Gov. Cuomo sexually harassed multiple women, probe finds
The nearly five-month investigation found that the Cuomo administration was a “hostile work environment” and that it was “rife with fear and intimidation.”
An investigation into New York Gov. Andrew Cuomo found that he sexually harassed multiple current and former state government employees, state Attorney General Letitia James announced Tuesday.
The nearly five-month investigation, conducted by two outside lawyers who spoke to 179 people, found that the Cuomo administration was a “hostile work environment” and that it was “rife with fear and intimidation.”
“Specifically, the investigation found that Gov. Andrew Cuomo sexually harassed current and former New York State employees by engaging in unwelcome and nonconsensual touching and making numerous offensive comments of a suggestive sexual nature, that created a hostile work environment for women,” James said at a press conference on Tuesday.
On at least one occasion, the investigation found, Cuomo and his senior staff worked to retaliate against a former employee who accused him of wrongdoing. Cuomo was also found to have harassed women outside of government, the investigation found.
Cuomo faced multiple allegations last winter that he inappropriately touched and sexually harassed women who worked with him or who he met at public events. One aide in his office said he groped her breast.
Another, Lindsey Boylan, said Cuomo kissed her on the lips after a meeting in his office and “would go out of his way to touch me on my lower back, arms and legs.”
After Boylan first made her allegations public in December, the Cuomo administration undercut her story by releasing personnel memos to media outlets revealing that Boylan resigned after she was confronted about complaints she belittled and yelled at her staff.
Boylan has said those records “were leaked to the media in an effort to smear me.”
Other aides have said that the Democratic governor asked them unwelcome personal questions about sex and dating. One former aide, Charlotte Bennett, said Cuomo asked if she was open to sex with an older man.

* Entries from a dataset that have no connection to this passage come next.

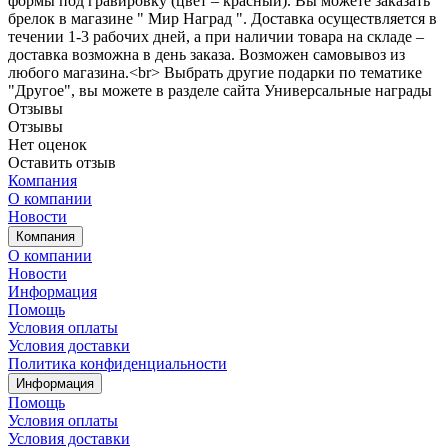
формы под гравировку (цвет – красный). Вы можете заказать
брелок в магазине " Мир Наград ". Доставка осуществляется в
течении 1-3 рабочих дней, а при наличии товара на складе –
доставка возможна в день заказа. Возможен самовывоз из
любого магазина.<br> Выбрать другие подарки по тематике
"Другое", вы можете в разделе сайта Универсальные награды
Отзывы
Отзывы
Нет оценок
Оставить отзыв
Компания
О компании
Новости
Компания
О компании
Новости
Информация
Помощь
Условия оплаты
Условия доставки
Политика конфиденциальности
Информация
Помощь
Условия оплаты
Условия доставки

Last winter there was a chorus of calls for Cuomo’s resignation from many top elected Democrats in New York, including two U.S. senators, Chuck Schumer and Kirsten Gillibrand. But Cuomo refused to quit and has been raising money for a fourth term in office.
His position on the allegations has also hardened into one of defiance. Cuomo has always denied touching anyone inappropriately, but he initially said he was sorry if his behavior with women was “misinterpreted as unwanted flirtation.” In recent months, he’s taken a more combative tack, saying he did nothing wrong and questioning the motives of accusers and critics.
He has also questioned the neutrality of the lawyers hired by the attorney general to investigate the allegations. One of the attorneys, Joon Kim, was involved in previous investigations of corruption by people in Cuomo’s administration when he was a federal prosecutor in Manhattan. Cuomo hasn’t expressly said why he believes that would make Kim biased.
The attorney general’s report is expected to play an important role in an ongoing inquiry in the state Assembly into whether there are grounds for Cuomo to be impeached.
The Assembly hired its own legal team to investigate Cuomo’s conduct, plus other allegations of wrongdoing. The legislature is looking into the help Cuomo got from senior aides to write a book about the pandemic, special access that Cuomo relatives got to COVID-19 testing last year, and the administration’s decision to withhold some data on nursing home deaths from the public for several months.
Some members of the judiciary committee have said they expect James’ report to be “critical” for the impeachment investigation.
New York state regulations say sexual harassment includes unwelcome conduct of a sexual nature — from unwanted flirtation to sexual jokes — that creates an offensive work environment, regardless of a perpetrator’s intent.
The governor, in contrast, has repeatedly argued that he did not intend to harass anyone. His office has said he took the state’s mandated sexual harassment training, but has not provided any documentation proving he did.
Cuomo championed a landmark 2019 state law that made it easier for sexual harassment victims to prove their case in court. Alleged victims no longer have to meet the high bar of proving sexual harassment is “severe and pervasive.”